▶ [Exercise goal]:
Among the entries that follow, the required portion opens with the line containing "24: (192, 252, 0.40)" and closes with the line containing "56: (189, 227, 0.40)". Give that portion again exactly, and nothing else.

▶ [Study material]:
####
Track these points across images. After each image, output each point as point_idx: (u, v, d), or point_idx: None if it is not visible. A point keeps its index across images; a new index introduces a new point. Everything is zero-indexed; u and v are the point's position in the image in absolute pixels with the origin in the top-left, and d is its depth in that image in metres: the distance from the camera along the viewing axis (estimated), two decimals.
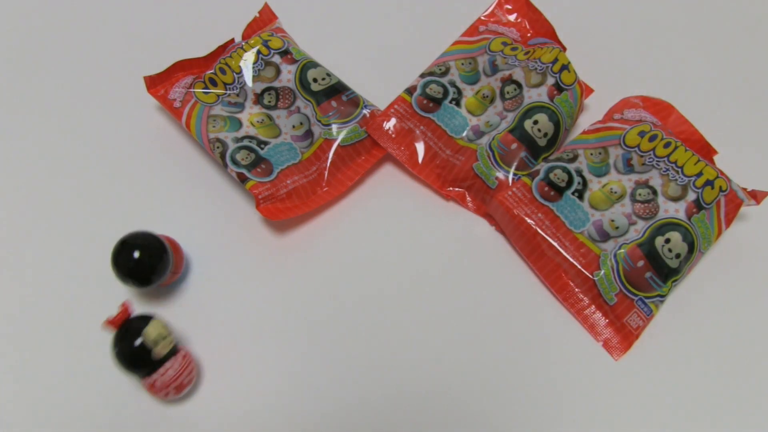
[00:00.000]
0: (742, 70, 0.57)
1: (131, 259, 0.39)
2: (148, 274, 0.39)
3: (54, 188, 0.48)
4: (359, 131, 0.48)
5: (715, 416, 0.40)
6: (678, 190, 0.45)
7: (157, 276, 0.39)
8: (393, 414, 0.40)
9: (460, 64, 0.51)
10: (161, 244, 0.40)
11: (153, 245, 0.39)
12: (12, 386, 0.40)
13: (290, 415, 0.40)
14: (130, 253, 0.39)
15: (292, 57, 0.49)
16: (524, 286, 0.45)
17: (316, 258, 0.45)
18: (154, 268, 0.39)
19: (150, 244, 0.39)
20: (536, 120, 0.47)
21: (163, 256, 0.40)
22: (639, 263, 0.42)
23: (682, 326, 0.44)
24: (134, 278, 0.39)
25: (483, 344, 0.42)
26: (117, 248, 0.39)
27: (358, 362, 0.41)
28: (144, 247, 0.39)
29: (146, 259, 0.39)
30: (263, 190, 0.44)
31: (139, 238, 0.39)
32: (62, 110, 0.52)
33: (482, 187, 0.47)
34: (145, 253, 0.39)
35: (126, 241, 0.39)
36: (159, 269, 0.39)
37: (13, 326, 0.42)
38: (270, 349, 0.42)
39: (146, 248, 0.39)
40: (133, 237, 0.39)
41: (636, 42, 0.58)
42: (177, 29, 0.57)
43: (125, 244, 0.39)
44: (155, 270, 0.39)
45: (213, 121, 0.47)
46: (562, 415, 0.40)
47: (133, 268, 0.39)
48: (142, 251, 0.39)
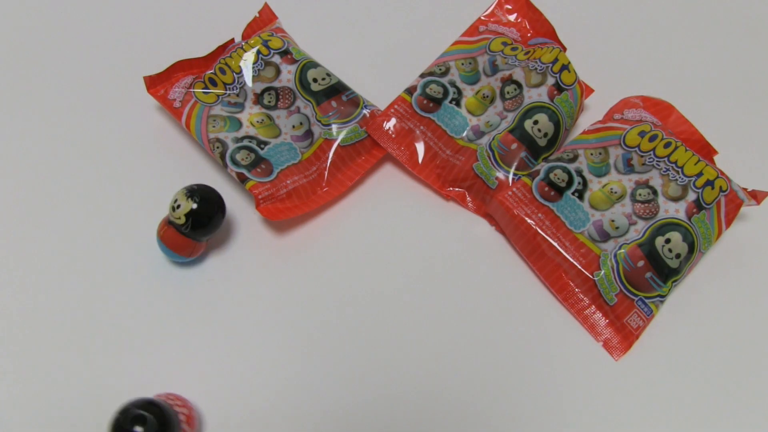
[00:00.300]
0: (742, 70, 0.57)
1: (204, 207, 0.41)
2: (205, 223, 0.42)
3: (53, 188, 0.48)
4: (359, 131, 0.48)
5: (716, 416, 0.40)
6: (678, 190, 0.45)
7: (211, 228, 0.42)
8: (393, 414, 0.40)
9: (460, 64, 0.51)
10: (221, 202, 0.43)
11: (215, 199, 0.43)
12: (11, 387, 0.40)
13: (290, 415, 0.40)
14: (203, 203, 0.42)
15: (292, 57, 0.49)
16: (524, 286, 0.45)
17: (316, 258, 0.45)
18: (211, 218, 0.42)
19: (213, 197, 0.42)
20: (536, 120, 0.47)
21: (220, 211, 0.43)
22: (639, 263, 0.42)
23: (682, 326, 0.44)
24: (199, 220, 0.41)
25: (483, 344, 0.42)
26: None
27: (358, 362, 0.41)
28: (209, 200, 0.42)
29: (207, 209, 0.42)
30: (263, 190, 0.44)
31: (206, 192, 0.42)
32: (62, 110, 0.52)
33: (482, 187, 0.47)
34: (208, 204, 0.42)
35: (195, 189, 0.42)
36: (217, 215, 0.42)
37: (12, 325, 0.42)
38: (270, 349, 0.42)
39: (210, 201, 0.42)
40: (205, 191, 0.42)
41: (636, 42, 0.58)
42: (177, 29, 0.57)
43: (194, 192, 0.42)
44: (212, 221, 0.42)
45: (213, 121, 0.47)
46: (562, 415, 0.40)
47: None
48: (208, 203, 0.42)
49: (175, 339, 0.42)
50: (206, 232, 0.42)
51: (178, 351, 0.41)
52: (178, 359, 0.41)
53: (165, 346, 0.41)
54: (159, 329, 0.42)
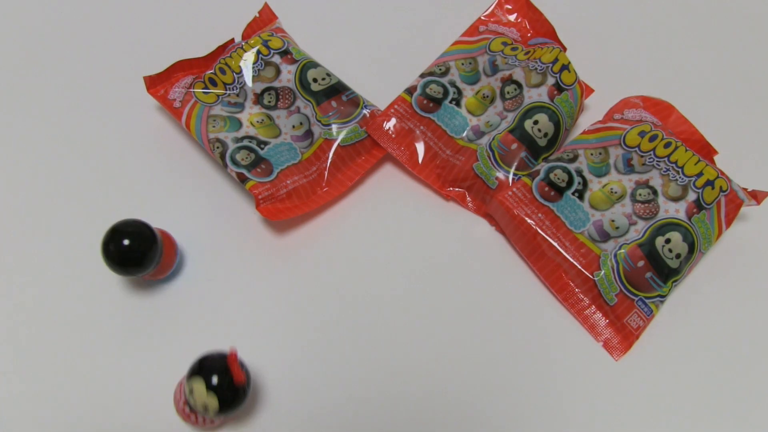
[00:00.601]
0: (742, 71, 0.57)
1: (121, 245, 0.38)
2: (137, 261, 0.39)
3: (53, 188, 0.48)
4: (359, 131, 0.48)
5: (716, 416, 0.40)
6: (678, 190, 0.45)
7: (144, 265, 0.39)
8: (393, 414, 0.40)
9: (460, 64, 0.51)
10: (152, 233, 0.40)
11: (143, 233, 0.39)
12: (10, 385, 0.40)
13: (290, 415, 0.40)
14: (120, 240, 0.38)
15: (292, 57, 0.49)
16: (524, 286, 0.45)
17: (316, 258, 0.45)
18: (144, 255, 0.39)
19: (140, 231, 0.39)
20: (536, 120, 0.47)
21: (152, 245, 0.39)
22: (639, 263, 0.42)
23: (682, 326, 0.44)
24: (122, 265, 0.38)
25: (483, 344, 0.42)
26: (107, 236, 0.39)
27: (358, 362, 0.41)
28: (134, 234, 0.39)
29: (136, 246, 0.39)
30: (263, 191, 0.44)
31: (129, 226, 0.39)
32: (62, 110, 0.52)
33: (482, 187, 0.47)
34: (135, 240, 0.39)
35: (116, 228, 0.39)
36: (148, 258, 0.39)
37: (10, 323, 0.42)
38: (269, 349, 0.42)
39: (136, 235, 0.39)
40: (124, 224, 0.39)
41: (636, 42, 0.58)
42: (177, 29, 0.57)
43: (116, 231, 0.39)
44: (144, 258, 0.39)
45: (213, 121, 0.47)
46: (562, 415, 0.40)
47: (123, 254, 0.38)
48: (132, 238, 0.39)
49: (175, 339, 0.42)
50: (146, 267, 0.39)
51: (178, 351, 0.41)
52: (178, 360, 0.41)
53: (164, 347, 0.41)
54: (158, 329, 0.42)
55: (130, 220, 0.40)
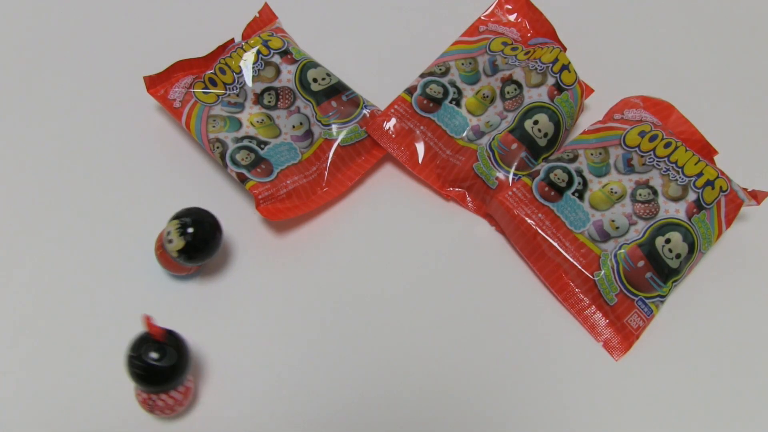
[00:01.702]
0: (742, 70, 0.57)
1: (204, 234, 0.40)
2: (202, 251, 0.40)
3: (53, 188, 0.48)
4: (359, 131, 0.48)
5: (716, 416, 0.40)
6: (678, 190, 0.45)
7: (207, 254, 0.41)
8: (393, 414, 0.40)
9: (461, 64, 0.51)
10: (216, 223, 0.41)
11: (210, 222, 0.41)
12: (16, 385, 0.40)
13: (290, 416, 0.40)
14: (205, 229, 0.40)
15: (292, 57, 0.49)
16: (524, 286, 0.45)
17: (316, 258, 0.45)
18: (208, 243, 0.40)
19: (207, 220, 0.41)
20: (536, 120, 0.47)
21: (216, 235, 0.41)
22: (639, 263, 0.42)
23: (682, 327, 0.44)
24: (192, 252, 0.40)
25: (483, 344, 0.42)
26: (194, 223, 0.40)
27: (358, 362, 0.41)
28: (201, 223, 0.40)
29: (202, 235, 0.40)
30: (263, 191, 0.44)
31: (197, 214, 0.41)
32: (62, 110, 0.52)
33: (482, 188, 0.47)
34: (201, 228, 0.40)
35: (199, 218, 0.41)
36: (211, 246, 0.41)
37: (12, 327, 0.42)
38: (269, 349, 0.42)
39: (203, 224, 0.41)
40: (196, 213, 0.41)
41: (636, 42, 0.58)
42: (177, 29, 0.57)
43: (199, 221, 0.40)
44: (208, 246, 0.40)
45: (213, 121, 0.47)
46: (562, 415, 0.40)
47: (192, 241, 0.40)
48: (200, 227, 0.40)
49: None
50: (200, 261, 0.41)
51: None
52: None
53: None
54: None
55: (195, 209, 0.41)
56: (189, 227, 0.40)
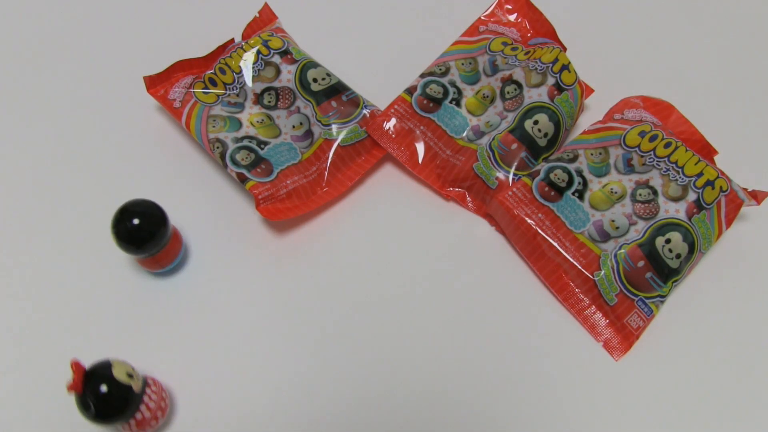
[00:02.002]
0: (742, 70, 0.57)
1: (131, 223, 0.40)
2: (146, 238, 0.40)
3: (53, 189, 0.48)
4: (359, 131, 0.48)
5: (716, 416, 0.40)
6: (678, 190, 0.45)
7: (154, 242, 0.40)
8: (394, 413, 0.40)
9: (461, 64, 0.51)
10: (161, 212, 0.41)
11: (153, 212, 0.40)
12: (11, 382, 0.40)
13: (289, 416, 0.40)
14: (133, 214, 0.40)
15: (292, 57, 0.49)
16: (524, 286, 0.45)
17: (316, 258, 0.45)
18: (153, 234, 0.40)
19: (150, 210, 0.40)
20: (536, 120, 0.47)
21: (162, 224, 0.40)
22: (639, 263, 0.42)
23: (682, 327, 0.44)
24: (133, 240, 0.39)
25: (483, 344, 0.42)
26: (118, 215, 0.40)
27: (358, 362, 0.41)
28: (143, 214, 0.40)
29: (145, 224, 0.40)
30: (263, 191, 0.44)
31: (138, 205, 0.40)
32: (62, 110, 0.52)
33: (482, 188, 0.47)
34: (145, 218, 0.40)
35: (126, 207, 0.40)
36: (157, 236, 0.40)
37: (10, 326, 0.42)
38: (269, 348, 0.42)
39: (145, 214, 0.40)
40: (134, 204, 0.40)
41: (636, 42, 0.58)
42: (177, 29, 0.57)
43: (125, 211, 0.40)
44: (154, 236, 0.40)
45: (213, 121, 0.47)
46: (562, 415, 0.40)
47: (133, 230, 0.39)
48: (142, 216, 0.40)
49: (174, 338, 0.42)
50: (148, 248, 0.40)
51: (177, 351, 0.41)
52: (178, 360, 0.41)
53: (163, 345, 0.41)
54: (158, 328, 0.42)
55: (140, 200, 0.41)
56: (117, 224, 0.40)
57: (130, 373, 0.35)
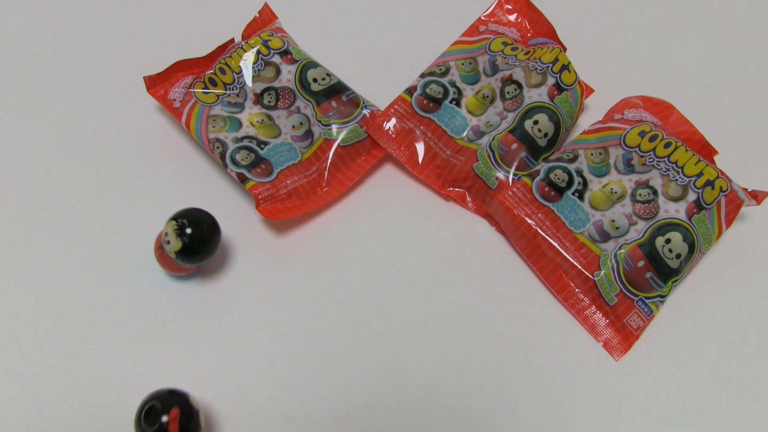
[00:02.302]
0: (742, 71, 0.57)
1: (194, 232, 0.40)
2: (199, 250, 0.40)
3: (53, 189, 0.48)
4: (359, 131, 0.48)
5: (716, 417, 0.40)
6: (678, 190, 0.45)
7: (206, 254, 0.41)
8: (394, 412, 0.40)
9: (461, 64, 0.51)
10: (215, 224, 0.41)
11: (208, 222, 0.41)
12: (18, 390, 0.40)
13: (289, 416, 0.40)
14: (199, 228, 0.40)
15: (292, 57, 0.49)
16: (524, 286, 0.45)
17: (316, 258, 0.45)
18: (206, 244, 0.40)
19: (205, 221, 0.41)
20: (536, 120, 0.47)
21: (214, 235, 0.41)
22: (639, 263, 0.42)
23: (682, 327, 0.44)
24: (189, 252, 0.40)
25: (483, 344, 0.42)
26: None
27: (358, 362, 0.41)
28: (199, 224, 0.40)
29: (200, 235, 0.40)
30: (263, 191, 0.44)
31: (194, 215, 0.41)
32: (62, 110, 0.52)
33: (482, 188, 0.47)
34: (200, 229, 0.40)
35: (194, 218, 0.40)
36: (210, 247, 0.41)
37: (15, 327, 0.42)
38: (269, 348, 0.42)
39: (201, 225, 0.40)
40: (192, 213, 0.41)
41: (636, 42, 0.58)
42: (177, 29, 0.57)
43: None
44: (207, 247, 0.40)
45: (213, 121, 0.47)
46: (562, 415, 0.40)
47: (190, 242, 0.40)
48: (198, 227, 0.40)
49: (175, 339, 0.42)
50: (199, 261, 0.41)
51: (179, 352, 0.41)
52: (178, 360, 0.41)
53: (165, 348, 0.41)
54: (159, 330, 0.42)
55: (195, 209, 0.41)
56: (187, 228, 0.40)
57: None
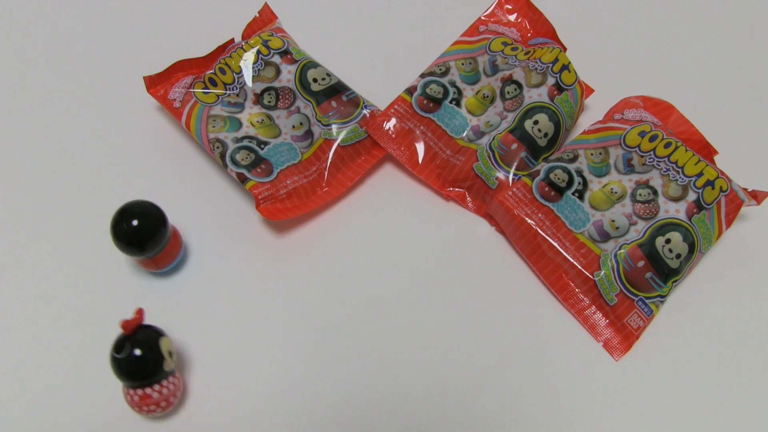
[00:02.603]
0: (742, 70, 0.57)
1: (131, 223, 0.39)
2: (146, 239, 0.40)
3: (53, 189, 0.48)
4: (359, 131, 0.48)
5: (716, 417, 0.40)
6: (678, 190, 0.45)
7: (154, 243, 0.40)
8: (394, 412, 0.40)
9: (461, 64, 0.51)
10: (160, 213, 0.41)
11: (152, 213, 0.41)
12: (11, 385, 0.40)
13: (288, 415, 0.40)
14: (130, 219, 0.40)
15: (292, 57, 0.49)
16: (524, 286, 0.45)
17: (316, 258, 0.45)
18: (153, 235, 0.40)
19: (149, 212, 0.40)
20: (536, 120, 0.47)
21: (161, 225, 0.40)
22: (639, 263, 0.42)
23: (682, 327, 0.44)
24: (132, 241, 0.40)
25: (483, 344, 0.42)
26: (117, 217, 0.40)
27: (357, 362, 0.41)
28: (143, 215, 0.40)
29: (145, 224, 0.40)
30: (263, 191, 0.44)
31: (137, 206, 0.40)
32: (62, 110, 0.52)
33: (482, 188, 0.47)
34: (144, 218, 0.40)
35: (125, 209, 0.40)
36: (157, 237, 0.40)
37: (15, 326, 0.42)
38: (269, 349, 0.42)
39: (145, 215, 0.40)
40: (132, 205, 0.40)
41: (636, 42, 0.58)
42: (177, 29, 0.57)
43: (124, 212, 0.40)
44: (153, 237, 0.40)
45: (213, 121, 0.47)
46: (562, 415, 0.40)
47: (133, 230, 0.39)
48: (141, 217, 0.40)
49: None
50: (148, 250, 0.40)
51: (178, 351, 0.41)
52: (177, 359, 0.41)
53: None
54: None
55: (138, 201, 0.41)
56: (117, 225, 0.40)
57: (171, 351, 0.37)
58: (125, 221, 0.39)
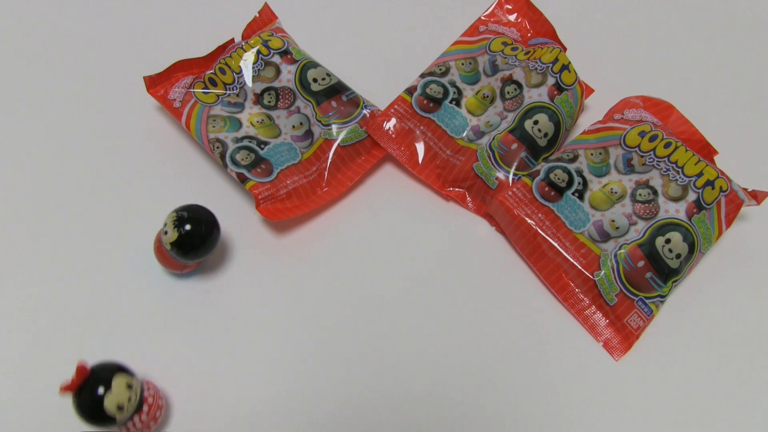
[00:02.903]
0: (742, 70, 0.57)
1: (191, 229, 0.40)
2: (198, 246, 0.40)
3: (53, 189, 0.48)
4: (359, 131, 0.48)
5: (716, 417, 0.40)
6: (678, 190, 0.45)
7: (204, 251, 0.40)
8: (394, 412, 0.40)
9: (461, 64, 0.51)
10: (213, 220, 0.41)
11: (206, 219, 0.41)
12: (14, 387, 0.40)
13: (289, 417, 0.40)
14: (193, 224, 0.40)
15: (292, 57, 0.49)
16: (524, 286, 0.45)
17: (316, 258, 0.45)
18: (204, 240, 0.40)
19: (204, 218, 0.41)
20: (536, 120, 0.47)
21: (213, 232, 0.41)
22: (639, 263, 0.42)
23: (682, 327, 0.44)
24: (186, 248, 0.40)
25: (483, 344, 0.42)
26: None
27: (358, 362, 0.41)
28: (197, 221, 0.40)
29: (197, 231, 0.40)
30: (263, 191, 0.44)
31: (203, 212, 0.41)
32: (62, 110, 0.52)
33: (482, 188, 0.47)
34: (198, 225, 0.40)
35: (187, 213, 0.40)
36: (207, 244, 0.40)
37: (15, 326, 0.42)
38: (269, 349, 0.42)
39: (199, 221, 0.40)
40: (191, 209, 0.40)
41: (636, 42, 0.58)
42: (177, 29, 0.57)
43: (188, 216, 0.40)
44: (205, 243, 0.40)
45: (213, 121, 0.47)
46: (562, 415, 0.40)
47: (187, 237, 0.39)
####
▶ [Completed task]:
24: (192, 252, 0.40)
25: (483, 344, 0.42)
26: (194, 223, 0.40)
27: (358, 362, 0.41)
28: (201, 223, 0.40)
29: (202, 235, 0.40)
30: (263, 191, 0.44)
31: (197, 214, 0.41)
32: (62, 110, 0.52)
33: (482, 188, 0.47)
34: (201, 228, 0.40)
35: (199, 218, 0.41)
36: (211, 246, 0.41)
37: (12, 327, 0.42)
38: (269, 349, 0.42)
39: (203, 224, 0.41)
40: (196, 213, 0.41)
41: (636, 42, 0.58)
42: (177, 29, 0.57)
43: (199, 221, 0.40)
44: (208, 246, 0.40)
45: (213, 121, 0.47)
46: (562, 415, 0.40)
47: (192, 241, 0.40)
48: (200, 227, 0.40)
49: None
50: (200, 261, 0.41)
51: None
52: None
53: None
54: None
55: (195, 209, 0.41)
56: (189, 227, 0.40)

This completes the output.